When I was a kid, I did the same take-home school project at least eight different times.
I don’t really remember the point of the school project, I just remember that it involved making an oatmeal-like substance out of flour and water, pouring that substance onto a piece of construction paper and pretending that the substance represented some sort of land mass.
Sometimes, to jazz the project up, the teacher would tell us to use food coloring to signify mountains, or water, or dead people.
My dad was in the military, so we moved around a lot, but no matter what school I went to, or how old I was, sometime during the school year I would draw the oatmeal-like substance school project. Because I was a moron, I would usually wait until the night before the project was due to tell my mom that I needed to make an oatmeal-like substance out of flour and water.
“And do we have any food coloring?” I would ask my mom.
“@!#$#!” my mom would say.
Actually my mom wouldn’t say “@!#$#!.” She was always pretty good at not saying bad words around her children. Usually my mom would say “Judas Priest,” which is what Catholics used to say when they really wanted to say “@!#$#!.”
My mom also used to say “Oh for crying in a crutch bucket!” I never really understood what my mom meant when she said “for crying in a crutch bucket.” I just knew when she said it, she wasn’t happy.
I would make oatmeal-like substance land masses for geography classes, for history classes, for art classes and, oddly enough, for gym classes.
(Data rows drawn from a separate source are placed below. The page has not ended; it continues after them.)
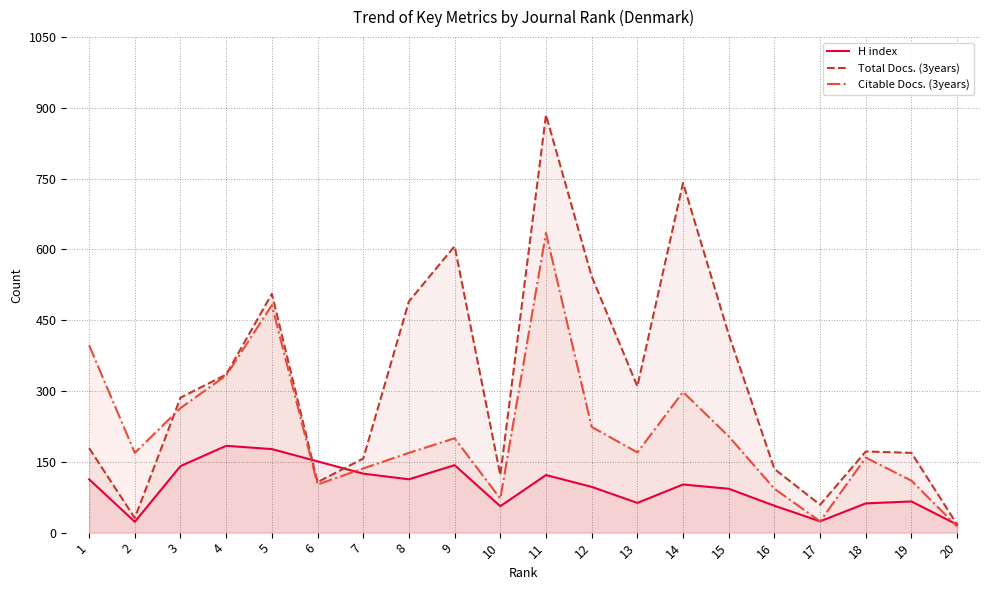

How many values in the Total Docs. (3years) series exceed 286?

9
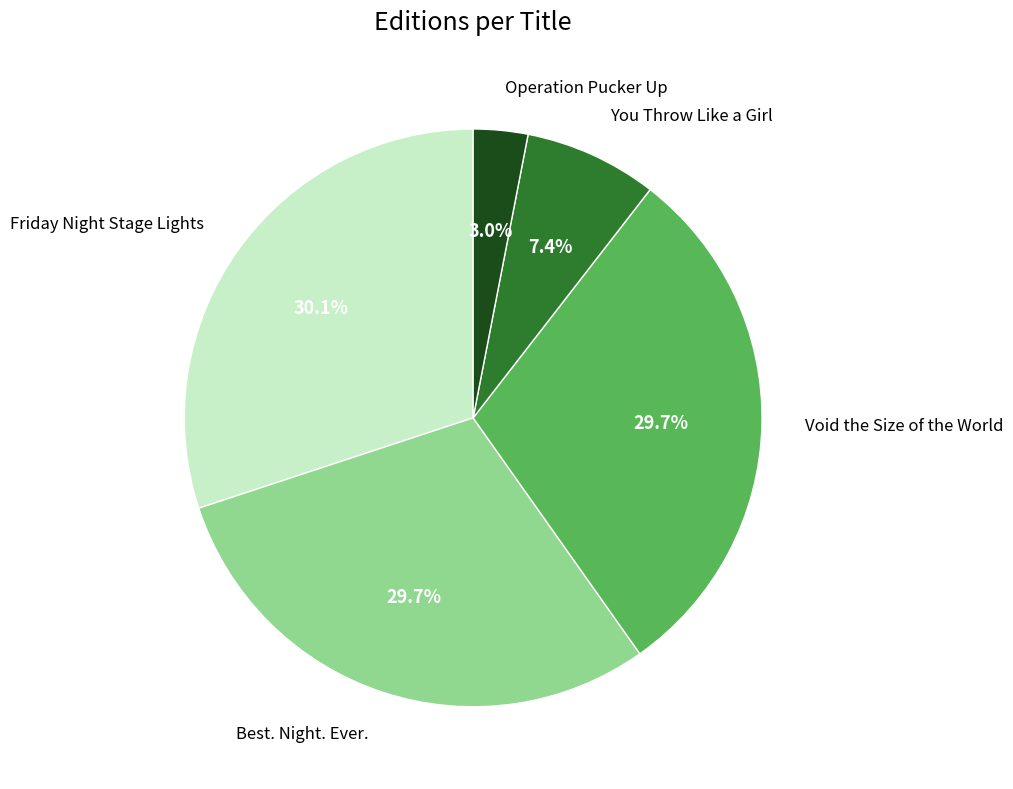

Which has a higher value, You Throw Like a Girl or Friday Night Stage Lights?

Friday Night Stage Lights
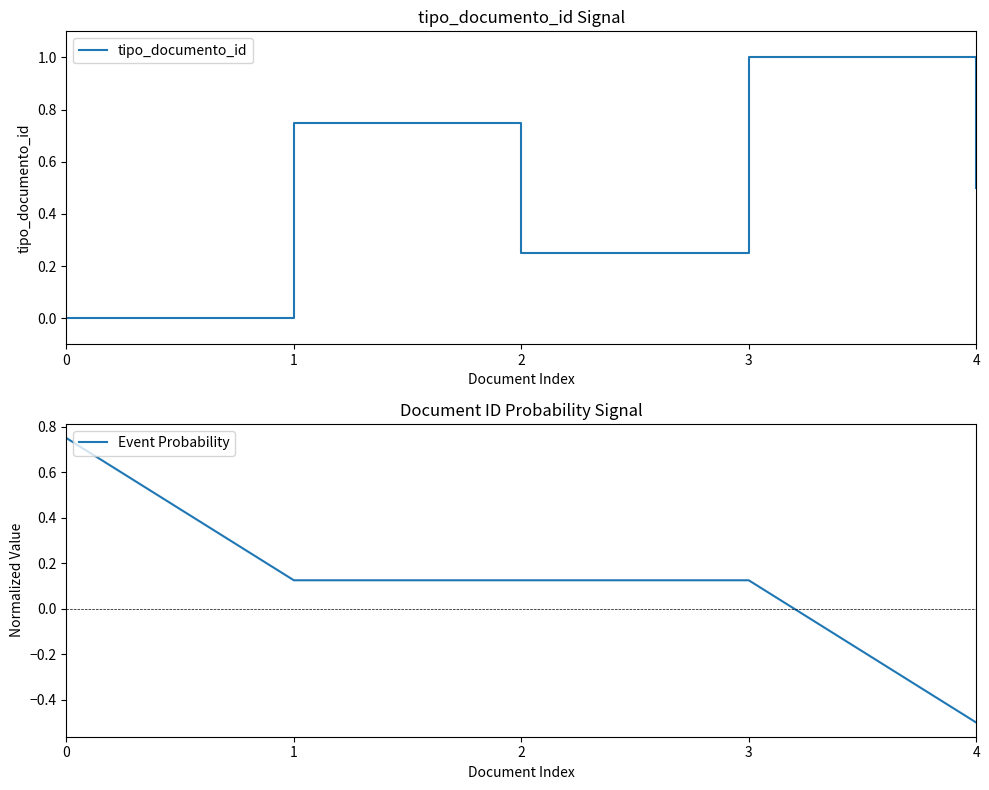

How many tipo_documento_id values are between 0 and 1?

5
Ha. I joke about the gym class. For gym class we took the oatmeal-like substance and used it to make dodge balls.
The problem was that, no matter how hard I tried, my oatmeal-like substance land mass always wound up looking like something our cat threw up. And no matter how hard I worked on the project, I always got the same grade : C minus.
One year, I decided to cut out the middle man, so instead of making the oatmeal-like substance for my land mass, I had our cat throw up on a piece of construction paper.
I got a C minus.
So last week, when our 11-year-old daughter, Emma, came home from school and told us she had to make an earthquake-proof house for science class, I was ready.
“All you need is some flour, water and a little food coloring,” I said to Emma.
“MOOOOOOOMMM!” Emma said to my wife.
My wife and Emma quickly determined that Emma’s earthquake-proof house required something more elaborate than flour and water.
“Right, I’ll go get one of the cats,” I said.
My wife and Emma told me to go “watch football or whatever it is you do around here.”
What my wife and Emma decided is that Emma should build her earthquake-proof house out of Lincoln Logs. Using something called Liquid Nails, my wife helped Emma put together her earthquake-proof home. It took my wife and Emma two nights to finish the house. When they were done, Emma had a house that would withstand up to 40 seconds of vigorous shaking.
Thursday morning I helped Emma carry her Lincoln Log, Liquid Nailed, earthquake-proof house to our car. Emma sat in the front seat carefully holding the house on her lap. Emma told me that her teacher would pick the best earthquake-proof house. She told me, though, that she wasn’t interested in having the best earthquake-proof house. Emma said she just wanted to get an A on her project.
I don’t know about that. I just hope she doesn’t get a C minus.